■ Job item ■
Copy each line below as written, but skip the pictures.

[[ Records to process open ]]

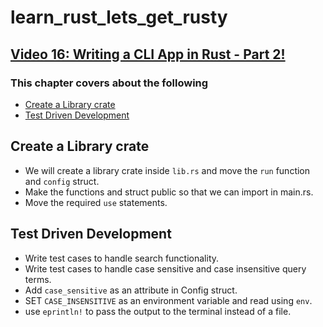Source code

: # learn_rust_lets_get_rusty

## [Video 16: Writing a CLI App in Rust - Part 2!](https://www.youtube.com/watch?v=AABHxixn6Cw&list=PLai5B987bZ9CoVR-QEIN9foz4QCJ0H2Y8&index=16)

### This chapter covers about the following

- [Create a Library crate](#create-a-library-crate)
- [Test Driven Development](#test-driven-development)

## Create a Library crate

- We will create a library crate inside `lib.rs` and move the `run` function and `config` struct.
- Make the functions and struct public so that we can import in main.rs.
- Move the required `use` statements.

## Test Driven Development

- Write test cases to handle search functionality.
- Write test cases to handle case sensitive and case insensitive query terms.
- Add `case_sensitive` as an attribute in Config struct.
- SET `CASE_INSENSITIVE` as an environment variable and read using `env`.
- use `eprintln!` to pass the output to the terminal instead of a file.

[[ Records to process closed ]]

■ Exercise answer ■
Source code

: # learn_rust_lets_get_rusty

## [Video 16: Writing a CLI App in Rust - Part 2!](https://www.youtube.com/watch?v=AABHxixn6Cw&list=PLai5B987bZ9CoVR-QEIN9foz4QCJ0H2Y8&index=16)

### This chapter covers about the following

- [Create a Library crate](#create-a-library-crate)
- [Test Driven Development](#test-driven-development)

## Create a Library crate

- We will create a library crate inside `lib.rs` and move the `run` function and `config` struct.
- Make the functions and struct public so that we can import in main.rs.
- Move the required `use` statements.

## Test Driven Development

- Write test cases to handle search functionality.
- Write test cases to handle case sensitive and case insensitive query terms.
- Add `case_sensitive` as an attribute in Config struct.
- SET `CASE_INSENSITIVE` as an environment variable and read using `env`.
- use `eprintln!` to pass the output to the terminal instead of a file.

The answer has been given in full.